Feliks Edmundowicz Dzierżyński (September 11, 1877 - July 20, 1926) was a Polish Communist and head of the Bolshevik secret police the Cheka, later the KGB.

Born into a bourgeois Polish family, in a town which is part of present day Belarus, he was expelled from school for "revolutionary activity". He joined the Marxist group - the Lithuanian Social Democratic Party in 1895 and spent the major part of his early life in various prisons including exile in Siberia.

In March 1917 he was freed (although Pravda usually asserts that he escaped and indeed the facts are uncertain), along with many others, from Moscow jail, where he had been since 1912. His first act was to join the Bolshevik Party. His honest and incorruptible character combined with his complete devotion to the cause gained him swift recognition and the nickname Iron Felix.

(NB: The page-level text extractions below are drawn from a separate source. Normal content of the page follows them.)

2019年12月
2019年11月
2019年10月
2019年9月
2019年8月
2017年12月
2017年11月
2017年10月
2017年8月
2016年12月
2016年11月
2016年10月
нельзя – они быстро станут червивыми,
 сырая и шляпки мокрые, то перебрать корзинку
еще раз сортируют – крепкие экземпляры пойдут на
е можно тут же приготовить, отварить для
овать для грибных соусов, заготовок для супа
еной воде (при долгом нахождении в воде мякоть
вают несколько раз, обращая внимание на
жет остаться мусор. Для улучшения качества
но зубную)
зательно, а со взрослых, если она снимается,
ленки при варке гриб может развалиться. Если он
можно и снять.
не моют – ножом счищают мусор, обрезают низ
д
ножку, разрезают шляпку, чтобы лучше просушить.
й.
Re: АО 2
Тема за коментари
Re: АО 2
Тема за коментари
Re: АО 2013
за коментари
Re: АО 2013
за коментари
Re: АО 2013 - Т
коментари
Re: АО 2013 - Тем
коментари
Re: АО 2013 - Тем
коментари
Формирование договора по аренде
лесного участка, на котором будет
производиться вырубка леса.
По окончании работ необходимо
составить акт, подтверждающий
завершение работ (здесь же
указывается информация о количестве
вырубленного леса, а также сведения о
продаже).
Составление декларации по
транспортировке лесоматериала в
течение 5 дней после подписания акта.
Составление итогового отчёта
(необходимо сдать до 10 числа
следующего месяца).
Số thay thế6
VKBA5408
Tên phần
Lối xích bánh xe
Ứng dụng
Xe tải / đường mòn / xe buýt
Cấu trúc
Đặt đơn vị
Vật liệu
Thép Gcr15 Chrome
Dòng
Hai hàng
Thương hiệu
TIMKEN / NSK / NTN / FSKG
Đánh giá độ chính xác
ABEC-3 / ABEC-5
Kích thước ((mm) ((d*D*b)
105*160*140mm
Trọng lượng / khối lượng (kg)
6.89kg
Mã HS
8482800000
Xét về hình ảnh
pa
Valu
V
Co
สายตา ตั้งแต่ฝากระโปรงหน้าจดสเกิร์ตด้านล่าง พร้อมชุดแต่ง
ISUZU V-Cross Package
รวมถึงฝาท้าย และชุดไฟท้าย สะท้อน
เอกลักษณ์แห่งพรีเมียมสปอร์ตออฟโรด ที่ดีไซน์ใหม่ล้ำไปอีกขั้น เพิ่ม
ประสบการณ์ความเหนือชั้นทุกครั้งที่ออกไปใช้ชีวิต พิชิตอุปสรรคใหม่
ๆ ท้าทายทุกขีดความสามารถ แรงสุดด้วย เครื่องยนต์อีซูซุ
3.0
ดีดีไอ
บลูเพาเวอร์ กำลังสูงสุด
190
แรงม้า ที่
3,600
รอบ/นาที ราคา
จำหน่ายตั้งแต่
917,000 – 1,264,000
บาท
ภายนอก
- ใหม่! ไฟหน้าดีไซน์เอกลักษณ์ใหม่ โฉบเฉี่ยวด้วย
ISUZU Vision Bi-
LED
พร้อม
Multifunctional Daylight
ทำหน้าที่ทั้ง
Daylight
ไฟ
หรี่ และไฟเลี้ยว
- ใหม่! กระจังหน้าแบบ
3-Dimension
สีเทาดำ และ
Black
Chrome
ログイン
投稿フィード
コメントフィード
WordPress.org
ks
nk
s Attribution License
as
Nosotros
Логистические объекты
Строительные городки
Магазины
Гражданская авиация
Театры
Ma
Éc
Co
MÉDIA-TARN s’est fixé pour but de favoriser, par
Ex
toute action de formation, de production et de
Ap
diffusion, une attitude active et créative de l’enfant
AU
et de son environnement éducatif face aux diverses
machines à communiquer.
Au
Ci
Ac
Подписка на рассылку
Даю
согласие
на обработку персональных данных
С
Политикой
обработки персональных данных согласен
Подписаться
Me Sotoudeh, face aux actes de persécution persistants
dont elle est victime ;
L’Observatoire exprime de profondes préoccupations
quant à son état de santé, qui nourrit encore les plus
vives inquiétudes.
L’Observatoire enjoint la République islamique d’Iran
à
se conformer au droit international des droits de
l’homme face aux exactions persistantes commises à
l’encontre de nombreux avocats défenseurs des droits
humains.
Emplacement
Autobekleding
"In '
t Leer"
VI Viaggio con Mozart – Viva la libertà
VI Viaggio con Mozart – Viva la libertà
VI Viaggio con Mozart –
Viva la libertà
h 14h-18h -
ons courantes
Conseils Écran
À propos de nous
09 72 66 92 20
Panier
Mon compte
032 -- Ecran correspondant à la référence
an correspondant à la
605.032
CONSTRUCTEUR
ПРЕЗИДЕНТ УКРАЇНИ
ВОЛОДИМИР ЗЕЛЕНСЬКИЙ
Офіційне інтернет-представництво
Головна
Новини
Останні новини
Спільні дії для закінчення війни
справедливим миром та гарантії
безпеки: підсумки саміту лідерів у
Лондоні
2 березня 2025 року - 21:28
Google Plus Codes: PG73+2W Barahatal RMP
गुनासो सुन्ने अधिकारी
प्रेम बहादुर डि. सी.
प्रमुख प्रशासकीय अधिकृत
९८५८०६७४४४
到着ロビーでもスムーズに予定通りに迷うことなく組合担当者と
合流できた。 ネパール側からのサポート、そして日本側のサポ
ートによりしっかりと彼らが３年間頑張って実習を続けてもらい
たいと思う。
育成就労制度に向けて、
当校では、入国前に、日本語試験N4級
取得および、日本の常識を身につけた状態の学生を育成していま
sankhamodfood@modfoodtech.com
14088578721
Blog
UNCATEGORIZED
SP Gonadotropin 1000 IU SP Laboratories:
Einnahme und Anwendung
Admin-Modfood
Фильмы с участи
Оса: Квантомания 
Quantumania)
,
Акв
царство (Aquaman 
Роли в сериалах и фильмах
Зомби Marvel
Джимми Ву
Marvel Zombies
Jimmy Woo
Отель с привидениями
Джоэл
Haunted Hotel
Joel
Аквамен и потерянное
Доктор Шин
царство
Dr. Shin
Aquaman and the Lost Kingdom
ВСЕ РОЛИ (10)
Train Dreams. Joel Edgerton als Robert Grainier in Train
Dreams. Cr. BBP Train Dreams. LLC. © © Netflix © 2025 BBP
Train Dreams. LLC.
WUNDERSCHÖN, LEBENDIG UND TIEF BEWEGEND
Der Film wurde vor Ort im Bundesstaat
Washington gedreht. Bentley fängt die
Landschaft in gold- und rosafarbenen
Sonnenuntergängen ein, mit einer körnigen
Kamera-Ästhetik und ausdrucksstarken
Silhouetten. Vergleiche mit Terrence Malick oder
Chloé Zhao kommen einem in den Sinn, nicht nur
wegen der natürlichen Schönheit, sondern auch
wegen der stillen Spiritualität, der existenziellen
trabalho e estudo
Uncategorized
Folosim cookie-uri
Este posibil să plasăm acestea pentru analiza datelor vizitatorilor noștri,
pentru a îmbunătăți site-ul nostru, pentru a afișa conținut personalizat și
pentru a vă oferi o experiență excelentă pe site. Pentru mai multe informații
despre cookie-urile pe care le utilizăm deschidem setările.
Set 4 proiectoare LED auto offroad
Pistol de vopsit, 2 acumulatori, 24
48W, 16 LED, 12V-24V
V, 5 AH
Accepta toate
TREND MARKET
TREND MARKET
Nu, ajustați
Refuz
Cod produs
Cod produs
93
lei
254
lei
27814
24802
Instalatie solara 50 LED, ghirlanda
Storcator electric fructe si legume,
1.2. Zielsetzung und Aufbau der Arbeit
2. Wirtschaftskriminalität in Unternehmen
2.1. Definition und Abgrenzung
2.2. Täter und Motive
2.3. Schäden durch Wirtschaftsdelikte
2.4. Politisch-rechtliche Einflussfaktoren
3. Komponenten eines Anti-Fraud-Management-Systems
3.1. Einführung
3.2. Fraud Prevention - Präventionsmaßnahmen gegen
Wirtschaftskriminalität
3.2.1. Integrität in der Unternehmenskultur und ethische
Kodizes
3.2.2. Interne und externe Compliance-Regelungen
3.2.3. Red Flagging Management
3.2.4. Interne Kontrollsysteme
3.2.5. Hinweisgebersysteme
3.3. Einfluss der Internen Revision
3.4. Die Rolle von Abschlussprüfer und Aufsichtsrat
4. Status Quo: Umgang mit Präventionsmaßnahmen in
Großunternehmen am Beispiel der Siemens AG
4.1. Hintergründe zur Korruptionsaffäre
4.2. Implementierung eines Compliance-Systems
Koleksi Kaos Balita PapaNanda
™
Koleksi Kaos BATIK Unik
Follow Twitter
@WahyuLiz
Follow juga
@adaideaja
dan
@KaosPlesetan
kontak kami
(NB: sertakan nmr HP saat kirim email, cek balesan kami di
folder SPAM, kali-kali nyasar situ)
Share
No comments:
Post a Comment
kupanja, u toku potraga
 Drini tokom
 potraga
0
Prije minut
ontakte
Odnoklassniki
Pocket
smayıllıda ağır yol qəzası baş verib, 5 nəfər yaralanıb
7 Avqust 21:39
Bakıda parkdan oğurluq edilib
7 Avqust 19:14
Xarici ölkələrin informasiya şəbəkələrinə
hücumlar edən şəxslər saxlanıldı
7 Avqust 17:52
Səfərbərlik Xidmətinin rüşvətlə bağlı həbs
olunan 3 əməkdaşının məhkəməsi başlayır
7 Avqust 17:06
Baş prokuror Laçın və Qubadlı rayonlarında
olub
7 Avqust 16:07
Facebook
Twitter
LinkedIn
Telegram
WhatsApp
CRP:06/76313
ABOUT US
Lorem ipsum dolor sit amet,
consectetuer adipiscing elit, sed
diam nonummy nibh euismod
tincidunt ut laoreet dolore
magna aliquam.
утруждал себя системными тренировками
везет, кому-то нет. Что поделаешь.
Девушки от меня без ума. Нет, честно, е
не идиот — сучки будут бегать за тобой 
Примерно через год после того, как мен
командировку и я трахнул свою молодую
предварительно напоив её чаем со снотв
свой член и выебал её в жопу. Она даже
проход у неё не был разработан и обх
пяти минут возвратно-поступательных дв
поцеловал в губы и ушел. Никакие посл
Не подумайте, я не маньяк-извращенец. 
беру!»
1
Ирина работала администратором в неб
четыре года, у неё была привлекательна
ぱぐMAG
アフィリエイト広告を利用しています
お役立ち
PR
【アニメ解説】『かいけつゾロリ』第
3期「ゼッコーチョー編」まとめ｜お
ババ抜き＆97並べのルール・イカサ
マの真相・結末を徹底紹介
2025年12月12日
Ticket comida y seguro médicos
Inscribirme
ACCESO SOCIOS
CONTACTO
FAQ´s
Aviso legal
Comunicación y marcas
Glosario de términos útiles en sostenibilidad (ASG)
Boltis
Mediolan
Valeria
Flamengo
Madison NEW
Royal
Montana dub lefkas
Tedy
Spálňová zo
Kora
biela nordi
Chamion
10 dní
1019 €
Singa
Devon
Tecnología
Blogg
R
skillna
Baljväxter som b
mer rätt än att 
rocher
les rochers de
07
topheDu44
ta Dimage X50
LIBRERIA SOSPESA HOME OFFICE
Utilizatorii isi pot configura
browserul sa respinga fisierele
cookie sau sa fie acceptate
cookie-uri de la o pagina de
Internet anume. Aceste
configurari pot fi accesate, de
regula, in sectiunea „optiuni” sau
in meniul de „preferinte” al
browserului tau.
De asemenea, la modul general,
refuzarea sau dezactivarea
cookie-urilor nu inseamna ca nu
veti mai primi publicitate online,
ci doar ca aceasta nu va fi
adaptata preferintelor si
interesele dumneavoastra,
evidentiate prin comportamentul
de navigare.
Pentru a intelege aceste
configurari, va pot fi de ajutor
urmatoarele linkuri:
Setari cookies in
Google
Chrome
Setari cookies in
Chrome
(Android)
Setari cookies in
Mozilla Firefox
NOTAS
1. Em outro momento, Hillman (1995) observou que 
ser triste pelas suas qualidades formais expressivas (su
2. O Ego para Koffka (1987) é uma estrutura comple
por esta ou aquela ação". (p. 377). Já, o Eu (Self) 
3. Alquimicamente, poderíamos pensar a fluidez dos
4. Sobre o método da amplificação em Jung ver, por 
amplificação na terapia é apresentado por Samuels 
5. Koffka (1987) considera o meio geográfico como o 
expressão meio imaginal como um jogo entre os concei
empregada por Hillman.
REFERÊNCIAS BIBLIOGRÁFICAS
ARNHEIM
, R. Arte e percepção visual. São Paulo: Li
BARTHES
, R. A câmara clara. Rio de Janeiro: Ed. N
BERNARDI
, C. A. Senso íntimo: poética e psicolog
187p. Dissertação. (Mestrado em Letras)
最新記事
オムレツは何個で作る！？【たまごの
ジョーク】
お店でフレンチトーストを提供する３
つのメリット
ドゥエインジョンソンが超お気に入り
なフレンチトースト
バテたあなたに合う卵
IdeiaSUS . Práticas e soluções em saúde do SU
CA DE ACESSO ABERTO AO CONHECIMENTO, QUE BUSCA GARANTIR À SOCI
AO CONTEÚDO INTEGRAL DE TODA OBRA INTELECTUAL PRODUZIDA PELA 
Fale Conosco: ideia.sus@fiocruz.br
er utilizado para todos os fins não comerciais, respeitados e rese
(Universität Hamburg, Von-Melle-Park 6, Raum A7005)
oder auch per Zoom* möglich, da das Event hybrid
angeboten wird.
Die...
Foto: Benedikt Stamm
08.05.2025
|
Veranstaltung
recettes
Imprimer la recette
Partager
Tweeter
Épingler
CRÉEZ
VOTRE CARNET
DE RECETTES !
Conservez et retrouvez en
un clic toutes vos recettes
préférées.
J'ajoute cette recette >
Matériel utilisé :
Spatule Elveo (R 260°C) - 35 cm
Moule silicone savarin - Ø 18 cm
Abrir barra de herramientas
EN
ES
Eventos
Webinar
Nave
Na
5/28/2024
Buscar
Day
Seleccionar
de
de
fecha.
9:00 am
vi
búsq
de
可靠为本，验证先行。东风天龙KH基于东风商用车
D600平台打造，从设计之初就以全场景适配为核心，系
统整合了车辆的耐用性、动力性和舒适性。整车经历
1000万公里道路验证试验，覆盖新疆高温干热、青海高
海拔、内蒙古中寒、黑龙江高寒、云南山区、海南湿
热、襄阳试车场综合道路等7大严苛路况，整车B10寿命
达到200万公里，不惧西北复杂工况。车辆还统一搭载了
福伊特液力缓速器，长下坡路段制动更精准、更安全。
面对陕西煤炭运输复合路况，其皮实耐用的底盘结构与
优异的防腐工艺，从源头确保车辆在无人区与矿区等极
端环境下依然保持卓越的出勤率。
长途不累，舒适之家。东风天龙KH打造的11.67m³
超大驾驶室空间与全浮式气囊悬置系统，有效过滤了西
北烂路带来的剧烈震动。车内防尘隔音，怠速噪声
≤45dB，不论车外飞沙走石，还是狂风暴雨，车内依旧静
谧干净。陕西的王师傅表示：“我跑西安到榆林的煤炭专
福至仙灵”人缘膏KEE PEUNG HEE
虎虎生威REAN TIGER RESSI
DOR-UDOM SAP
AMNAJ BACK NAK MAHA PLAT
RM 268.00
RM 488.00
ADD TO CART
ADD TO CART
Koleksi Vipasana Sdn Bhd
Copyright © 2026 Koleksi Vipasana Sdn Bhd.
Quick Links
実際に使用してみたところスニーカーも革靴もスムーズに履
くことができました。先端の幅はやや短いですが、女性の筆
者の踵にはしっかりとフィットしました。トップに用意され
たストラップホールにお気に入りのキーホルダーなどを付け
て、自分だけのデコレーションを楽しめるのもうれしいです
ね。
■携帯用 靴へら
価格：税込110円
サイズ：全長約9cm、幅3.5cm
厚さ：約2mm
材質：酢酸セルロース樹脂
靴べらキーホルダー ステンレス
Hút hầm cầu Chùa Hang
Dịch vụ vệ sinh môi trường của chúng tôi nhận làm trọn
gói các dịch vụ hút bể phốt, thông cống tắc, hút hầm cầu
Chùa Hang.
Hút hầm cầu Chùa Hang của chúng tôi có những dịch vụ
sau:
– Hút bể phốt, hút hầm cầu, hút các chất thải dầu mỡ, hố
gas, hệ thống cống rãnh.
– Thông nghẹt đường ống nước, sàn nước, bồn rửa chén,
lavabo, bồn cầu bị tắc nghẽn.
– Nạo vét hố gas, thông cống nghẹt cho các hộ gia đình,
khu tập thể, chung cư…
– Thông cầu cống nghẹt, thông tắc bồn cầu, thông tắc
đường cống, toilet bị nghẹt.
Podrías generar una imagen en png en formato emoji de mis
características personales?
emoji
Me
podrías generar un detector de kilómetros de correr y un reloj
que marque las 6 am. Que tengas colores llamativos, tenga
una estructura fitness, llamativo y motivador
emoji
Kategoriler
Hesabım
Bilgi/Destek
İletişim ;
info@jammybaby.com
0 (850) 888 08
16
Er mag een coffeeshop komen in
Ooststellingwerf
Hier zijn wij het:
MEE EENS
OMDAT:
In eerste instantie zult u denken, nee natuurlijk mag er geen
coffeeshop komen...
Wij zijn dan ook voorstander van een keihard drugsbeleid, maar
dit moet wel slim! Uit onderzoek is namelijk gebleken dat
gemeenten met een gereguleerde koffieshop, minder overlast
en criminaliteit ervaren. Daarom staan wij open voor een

He was appointed by Lenin to organise a force to combat internal political threats and on December 20 the establishment of the Vecheka (All Russian Extraordinary Commission for Combating Counter-revolution and Sabotage) was passed by the Council of Peoples Commissars.

As the Russian Civil War expanded, Dzierżyński also began organising the internal security troops to enforce the Cheka's authority. Lenin gave the organization huge powers to combat the opposition during the Civil War.

At the end of the Civil War in 1922, the Cheka was changed into the GPU (State Political Directorate) a section of the NKVD, but this did not diminish Dzierżyński's power: from 1921-24 he was Minister of Interior, head of the Cheka/GPU/OGPU, Minister for Communications and head of the Russian Council of National Economy. It is said however that he was not ambitious.

Dzierżyński died a natural death in July 1926. His name and image were widely used throughout the KGB and the Soviet Union (there were six towns named after him). There is a museum to him in the town of his birth in Belarus. Belarus continues to call its intelligence service the KGB.